* [Data for this task]:

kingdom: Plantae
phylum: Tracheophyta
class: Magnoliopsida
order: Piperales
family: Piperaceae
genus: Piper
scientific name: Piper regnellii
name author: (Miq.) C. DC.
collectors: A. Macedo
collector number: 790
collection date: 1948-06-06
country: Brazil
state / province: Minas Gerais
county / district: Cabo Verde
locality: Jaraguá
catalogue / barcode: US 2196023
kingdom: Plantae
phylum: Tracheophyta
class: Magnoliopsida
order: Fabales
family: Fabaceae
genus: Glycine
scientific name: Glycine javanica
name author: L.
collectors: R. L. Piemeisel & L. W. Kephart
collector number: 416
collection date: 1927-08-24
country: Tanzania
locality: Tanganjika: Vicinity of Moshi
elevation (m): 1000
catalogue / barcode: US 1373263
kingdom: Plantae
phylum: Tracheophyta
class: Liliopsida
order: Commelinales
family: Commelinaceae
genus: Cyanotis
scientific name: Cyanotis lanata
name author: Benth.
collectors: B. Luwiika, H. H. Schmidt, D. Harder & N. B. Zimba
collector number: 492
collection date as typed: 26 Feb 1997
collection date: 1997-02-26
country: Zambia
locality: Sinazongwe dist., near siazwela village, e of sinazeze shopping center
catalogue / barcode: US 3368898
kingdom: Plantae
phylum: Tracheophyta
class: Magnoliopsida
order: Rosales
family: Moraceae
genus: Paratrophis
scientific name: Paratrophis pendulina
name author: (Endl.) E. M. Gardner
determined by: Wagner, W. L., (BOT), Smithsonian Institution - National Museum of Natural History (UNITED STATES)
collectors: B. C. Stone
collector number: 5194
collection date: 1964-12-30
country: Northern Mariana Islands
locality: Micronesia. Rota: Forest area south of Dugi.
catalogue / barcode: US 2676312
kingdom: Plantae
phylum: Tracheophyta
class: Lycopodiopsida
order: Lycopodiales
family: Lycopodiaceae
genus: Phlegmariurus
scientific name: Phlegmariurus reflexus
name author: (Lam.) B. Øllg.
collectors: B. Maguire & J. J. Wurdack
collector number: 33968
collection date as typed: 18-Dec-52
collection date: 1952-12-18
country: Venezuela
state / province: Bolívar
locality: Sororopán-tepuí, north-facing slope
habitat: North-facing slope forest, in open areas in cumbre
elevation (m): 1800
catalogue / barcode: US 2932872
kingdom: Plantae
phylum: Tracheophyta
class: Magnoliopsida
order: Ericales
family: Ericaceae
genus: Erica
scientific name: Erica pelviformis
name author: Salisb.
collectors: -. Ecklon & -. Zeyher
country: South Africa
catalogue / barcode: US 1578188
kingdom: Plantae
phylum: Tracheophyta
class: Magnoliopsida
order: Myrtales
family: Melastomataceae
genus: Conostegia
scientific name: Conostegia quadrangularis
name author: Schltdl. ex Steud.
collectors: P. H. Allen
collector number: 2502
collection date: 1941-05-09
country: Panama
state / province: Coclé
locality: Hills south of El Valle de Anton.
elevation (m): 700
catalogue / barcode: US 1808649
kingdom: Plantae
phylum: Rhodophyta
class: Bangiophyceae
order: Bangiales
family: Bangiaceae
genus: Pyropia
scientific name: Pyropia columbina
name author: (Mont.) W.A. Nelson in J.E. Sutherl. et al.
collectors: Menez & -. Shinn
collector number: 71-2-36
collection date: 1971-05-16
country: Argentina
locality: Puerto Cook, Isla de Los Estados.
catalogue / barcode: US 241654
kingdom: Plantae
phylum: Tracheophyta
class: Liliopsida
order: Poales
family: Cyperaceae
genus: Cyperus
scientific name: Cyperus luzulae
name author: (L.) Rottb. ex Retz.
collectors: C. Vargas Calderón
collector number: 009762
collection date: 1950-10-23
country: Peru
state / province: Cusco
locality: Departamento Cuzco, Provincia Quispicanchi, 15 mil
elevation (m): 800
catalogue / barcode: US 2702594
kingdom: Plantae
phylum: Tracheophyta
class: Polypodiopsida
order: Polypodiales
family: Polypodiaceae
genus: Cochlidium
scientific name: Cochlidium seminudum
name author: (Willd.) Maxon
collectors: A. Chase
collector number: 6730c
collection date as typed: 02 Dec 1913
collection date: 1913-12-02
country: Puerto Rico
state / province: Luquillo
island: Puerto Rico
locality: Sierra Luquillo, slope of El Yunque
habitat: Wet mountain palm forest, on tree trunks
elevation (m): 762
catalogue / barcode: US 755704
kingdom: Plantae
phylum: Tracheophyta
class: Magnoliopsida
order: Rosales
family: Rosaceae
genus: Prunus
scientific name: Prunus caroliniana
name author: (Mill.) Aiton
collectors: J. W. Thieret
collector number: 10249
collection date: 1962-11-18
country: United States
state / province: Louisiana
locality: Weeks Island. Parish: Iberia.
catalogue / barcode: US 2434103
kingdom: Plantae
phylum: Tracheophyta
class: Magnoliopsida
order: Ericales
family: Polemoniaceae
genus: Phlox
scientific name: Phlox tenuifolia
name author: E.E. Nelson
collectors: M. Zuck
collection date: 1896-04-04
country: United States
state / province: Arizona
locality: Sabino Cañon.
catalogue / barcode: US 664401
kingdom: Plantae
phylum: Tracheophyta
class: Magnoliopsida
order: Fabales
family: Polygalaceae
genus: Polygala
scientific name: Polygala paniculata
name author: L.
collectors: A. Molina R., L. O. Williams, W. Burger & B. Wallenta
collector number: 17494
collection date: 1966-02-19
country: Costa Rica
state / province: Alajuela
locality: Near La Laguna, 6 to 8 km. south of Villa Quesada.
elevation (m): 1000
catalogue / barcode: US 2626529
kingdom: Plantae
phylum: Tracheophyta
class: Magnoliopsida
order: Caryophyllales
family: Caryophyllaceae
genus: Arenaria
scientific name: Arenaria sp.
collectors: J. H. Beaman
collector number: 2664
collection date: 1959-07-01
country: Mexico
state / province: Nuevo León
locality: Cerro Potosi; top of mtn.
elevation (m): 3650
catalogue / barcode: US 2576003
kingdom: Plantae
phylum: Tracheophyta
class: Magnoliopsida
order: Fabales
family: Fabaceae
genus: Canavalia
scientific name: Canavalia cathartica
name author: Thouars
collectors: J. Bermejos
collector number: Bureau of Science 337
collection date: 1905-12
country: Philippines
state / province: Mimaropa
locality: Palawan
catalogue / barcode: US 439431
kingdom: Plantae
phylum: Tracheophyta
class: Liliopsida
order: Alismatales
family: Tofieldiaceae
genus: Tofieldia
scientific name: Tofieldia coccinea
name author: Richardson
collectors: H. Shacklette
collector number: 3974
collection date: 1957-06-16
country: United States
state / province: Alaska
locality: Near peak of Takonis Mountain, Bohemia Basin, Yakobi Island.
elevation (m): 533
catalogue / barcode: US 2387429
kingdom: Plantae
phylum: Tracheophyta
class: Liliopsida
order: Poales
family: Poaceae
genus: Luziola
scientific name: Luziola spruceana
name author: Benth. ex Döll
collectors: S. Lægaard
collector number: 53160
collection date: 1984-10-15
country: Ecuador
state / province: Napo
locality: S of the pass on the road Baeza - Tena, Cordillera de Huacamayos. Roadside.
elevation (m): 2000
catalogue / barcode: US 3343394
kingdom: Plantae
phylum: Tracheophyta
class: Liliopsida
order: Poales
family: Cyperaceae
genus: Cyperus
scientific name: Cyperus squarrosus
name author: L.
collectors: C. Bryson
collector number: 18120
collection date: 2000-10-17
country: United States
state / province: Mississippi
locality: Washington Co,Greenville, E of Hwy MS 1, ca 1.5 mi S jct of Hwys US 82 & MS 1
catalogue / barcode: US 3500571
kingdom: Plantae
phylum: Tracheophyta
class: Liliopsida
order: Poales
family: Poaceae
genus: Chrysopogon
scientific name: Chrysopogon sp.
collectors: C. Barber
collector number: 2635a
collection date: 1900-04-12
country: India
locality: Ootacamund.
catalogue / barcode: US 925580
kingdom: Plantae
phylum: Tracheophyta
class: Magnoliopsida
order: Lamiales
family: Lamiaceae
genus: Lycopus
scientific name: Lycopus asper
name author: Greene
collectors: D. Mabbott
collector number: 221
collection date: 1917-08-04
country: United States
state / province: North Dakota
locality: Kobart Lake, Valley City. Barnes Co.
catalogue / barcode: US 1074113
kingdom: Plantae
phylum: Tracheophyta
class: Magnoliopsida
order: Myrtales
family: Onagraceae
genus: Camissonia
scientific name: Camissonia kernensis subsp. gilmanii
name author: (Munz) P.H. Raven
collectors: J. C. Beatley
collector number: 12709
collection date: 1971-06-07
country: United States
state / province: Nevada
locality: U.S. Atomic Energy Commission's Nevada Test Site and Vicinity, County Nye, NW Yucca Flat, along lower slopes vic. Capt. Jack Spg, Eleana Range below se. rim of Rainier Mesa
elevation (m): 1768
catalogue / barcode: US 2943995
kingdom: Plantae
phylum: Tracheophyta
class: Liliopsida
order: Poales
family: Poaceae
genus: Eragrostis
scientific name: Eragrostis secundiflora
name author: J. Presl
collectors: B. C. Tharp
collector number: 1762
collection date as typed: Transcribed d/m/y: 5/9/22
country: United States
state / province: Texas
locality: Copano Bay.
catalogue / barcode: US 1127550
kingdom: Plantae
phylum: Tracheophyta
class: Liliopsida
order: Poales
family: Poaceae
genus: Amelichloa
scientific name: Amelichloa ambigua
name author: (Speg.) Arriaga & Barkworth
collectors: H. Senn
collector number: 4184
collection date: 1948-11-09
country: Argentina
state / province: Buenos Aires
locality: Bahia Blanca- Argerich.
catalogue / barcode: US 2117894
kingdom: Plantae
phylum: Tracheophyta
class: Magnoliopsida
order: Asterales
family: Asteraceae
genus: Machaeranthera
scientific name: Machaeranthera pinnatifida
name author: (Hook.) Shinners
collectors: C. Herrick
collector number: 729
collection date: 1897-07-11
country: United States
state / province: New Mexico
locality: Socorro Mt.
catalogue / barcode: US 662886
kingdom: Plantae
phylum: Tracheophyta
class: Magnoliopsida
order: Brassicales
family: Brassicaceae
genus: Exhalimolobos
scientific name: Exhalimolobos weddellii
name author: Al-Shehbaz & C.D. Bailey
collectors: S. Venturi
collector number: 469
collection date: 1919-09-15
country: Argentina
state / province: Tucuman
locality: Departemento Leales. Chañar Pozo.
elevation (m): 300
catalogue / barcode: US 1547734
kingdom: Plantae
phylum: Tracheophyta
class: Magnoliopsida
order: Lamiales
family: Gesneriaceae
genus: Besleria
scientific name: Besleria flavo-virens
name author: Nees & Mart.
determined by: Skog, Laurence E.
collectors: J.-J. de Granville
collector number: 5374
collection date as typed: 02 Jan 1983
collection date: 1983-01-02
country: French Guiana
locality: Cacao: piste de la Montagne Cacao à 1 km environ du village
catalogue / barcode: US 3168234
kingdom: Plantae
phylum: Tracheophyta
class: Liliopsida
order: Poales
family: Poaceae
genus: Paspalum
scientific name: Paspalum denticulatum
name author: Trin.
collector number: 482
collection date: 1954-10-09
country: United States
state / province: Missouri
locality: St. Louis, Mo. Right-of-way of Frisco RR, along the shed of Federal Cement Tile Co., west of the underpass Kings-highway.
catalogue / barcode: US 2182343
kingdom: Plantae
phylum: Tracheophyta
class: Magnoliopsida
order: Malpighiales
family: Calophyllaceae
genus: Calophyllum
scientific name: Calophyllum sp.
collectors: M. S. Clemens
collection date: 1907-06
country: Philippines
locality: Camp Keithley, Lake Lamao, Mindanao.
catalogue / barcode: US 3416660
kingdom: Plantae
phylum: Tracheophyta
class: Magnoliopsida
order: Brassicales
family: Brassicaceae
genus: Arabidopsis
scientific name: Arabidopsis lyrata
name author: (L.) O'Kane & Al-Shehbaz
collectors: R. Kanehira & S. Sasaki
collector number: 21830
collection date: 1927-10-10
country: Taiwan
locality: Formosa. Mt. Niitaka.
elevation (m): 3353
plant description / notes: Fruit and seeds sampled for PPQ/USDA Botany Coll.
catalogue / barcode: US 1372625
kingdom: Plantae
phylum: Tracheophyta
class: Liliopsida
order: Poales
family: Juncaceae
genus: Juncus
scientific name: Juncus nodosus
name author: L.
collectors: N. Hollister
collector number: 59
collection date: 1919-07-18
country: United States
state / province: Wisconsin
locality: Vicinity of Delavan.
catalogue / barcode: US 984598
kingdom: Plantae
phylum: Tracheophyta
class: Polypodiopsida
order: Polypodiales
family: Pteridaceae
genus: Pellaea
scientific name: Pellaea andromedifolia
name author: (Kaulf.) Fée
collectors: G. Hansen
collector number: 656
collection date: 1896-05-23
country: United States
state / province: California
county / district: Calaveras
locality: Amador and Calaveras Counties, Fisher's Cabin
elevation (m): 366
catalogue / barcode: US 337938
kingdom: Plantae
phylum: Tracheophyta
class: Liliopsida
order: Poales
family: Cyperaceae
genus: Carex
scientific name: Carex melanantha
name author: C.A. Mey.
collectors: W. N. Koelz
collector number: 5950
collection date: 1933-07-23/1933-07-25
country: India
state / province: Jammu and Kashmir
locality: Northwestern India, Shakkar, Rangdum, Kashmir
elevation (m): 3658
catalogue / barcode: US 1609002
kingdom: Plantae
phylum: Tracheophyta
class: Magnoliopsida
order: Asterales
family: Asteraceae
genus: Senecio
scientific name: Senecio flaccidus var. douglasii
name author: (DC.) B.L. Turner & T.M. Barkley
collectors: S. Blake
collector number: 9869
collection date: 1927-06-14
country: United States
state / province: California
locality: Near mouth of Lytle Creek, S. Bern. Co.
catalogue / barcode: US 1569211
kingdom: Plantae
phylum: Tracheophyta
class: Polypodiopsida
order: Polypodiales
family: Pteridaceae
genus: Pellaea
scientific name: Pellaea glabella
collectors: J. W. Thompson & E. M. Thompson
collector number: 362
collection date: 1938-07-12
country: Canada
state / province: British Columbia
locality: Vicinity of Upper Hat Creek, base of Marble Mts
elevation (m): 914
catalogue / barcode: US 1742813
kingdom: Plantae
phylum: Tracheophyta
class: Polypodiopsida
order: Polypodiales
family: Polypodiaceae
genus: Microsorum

* [What the exercise asks]: Please revise the items from the line with "family: Ericaceae" to the line with "locality: Hills south of El Valle de Anton." so that "scientific name" becomes "taxon name", leaving everything else unchanged.

* [Result of this exercise]:
family: Ericaceae
genus: Erica
taxon name: Erica pelviformis
name author: Salisb.
collectors: -. Ecklon & -. Zeyher
country: South Africa
catalogue / barcode: US 1578188
kingdom: Plantae
phylum: Tracheophyta
class: Magnoliopsida
order: Myrtales
family: Melastomataceae
genus: Conostegia
taxon name: Conostegia quadrangularis
name author: Schltdl. ex Steud.
collectors: P. H. Allen
collector number: 2502
collection date: 1941-05-09
country: Panama
state / province: Coclé
locality: Hills south of El Valle de Anton.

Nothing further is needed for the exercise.